Dara then proceeds to detail the purpose behind translating the Upanishads. He writes that in the year 1050 A.H. he visited Kashmir, and there he met Hazrat Mullah Shah, whom he describes as ‘the flower of the Gnostics, the tutor of the tutors, the sage of the sages, the guide of the guides, the Unitarians accomplished  in the Truth’. Thereafter, he says, he was filled with a longing to ‘behold the Gnostics of every sect and to hear the lofty expressions of monotheism’. Hence, he says, he began his search for monotheism in other scriptures as well, including the Torah of the Jews (Taurat), the Gospels of Jesus (Injil) the Psalms of David (Zabur), and, in addition, the books of the ancient Hindus. He notes with approval the fact that certain Hindu ‘theologians and mystics’ (‘ulama-i zahiri wa batini) actually believe in One God, but laments that ‘the ignoramuses of the present age’, who claim to be authorities in matters of religion, have completely distorted this fundamental truth. His search for traces of monotheism in the religious systems of the Hindus stems, he says, from his faith in the Qur’an, which states that God has, from time to time, sent prophets to all peoples to preach the worship of the One. Thus, he goes on to add:

And it can also be ascertained from the Holy Qur’an that there is no nation without a prophet and without a revealed scripture, for it has been said: ‘Nor do We chastise until We raise an apostle’ [Qur'an: XVII, 15]. And in another verse: ‘And there is not a people but a warner has gone among them’ [Qur'an: XXXV, 24]. And at another place: ‘Certainly we sent our apostles with clear arguments, and sent down with them the Book and the Measure’ [Qur'an: LVII, 25].

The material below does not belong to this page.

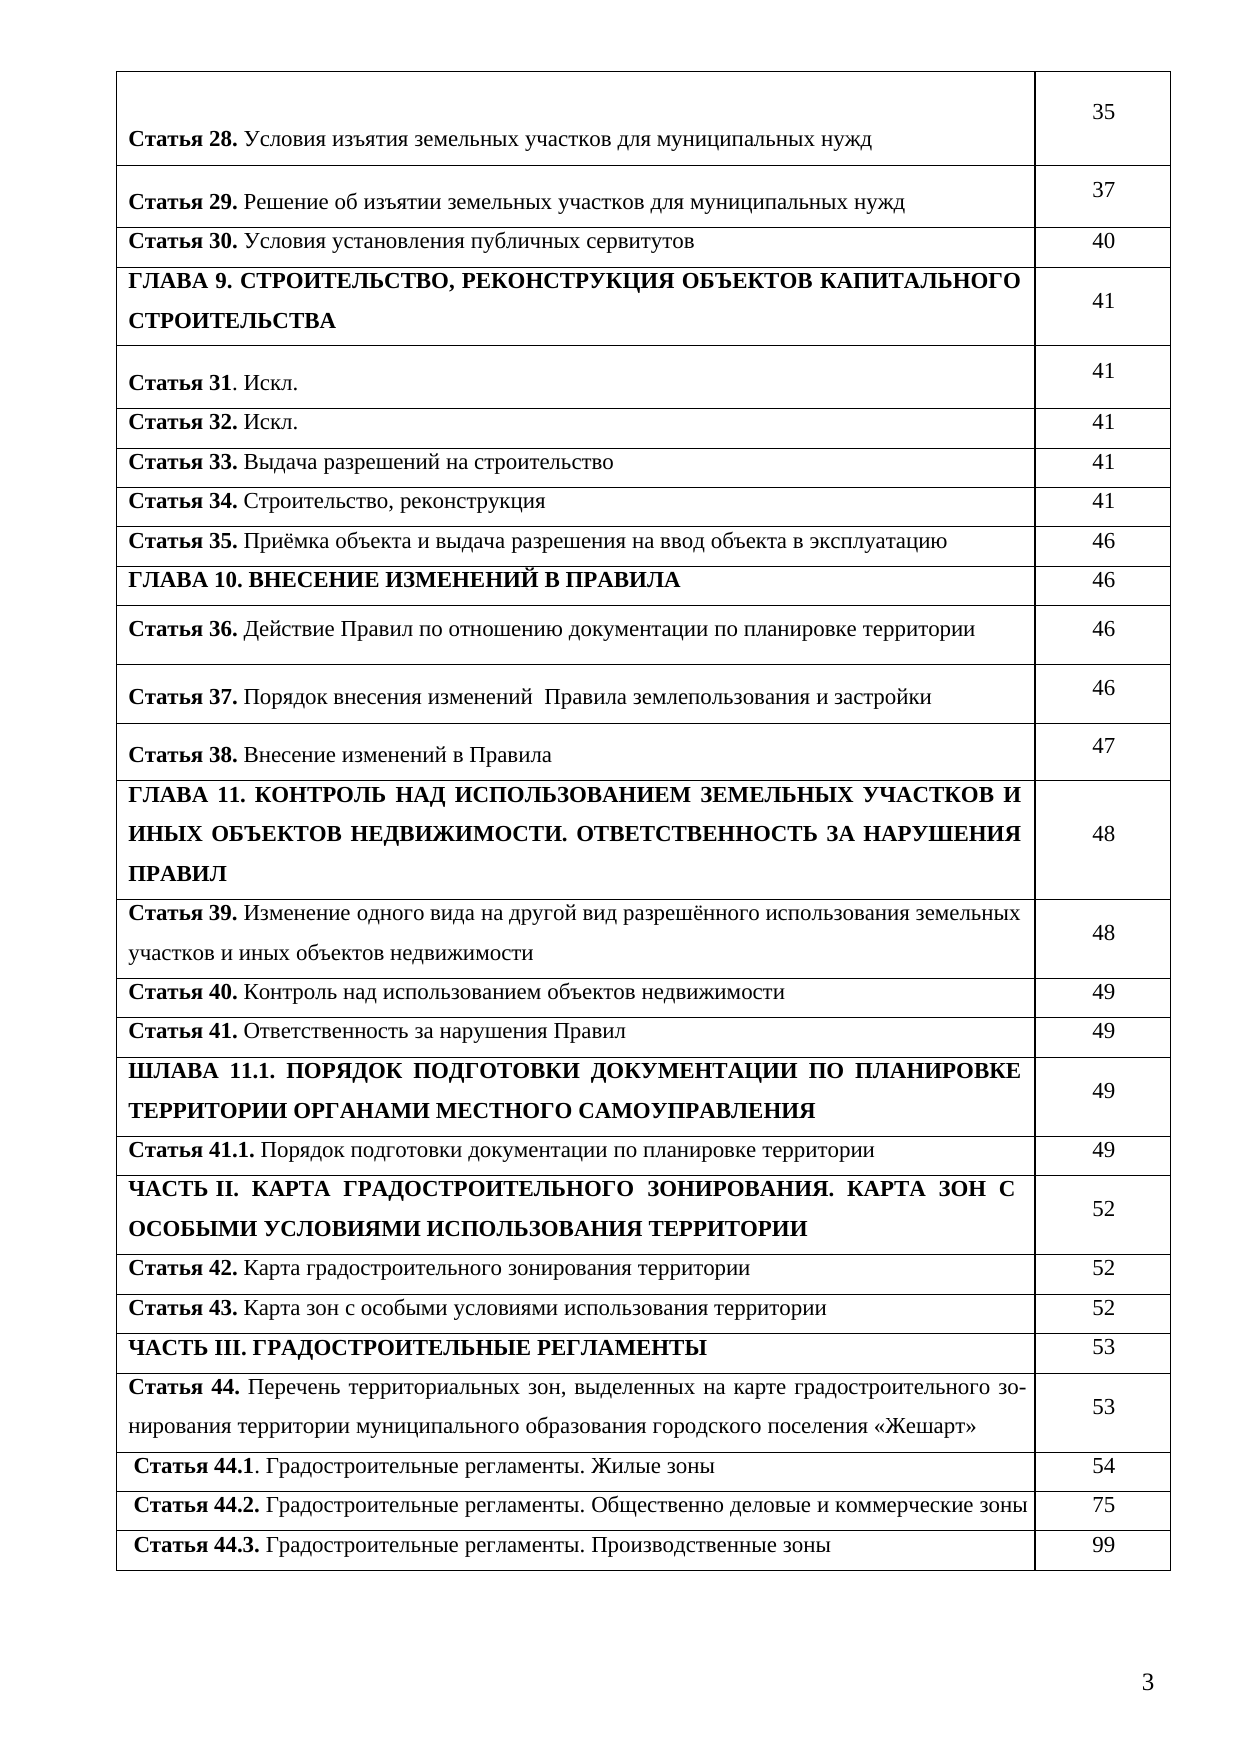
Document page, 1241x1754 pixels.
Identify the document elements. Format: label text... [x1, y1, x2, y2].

Accordingly, says Dara, he travelled to Benaras in 1067 A.H., where he assembled several leading Sanskrit Pandits to translate the Upanishads, in an effort to draw out from the scriptures of the Hindus the hidden teachings on monotheism which are, he says, ‘in conformity with the Holy Qur’an’. Having explored the teachings of the Upanishads, he writes that they are ‘a treasure of monotheism’, although, he notes, ‘very few are conversant with this, even among the Hindus’. Hence, he says, there is an urgent need to bring to light this ‘Great Secret’ so that the Hindus can learn the truth about monotheism as contained in their own scriptures and, in addition, Muslims, too, can be made aware of the spiritual treasures that the Upanishads contain.  He goes so far as to accord the Upanishads, in their original forms, the status of divinely revealed scriptures, claiming that the Qur’anic verse which speaks about a ‘protected book’, which ‘none shall touch but the purified ones’ [Qur'an: LVI, 77-80] literally applies to them, because some of the verses of the Qur’an are to be found in their Sanskrit form therein.

Dara’s Death

The Emperor Shah Jahan’s serious illness in l657 C.E. was the signal of a war of succession among his sons. Aurangzeb grabbed the throne in 1658, and had his father imprisoned in the fort at Agra, where he died eight years later. He then ordered the execution of Dara, who, as Shah Jahan’s eldest son, was considered to be the rightful heir to the throne. Although the conflict between the two may actually have been, at root, political, it was sought to be given a religious garb. Dara was accused by Aurangzeb and some ‘ulama attached to the royal court of infidelity and heresy.  Accordingly, he was executed under a royal decree issued by Aurangzeb in 1659 C.E.. He lies buried, a forgotten hero, in a nondescript grave in the tomb complex of the Emperor Humayun in Delhi.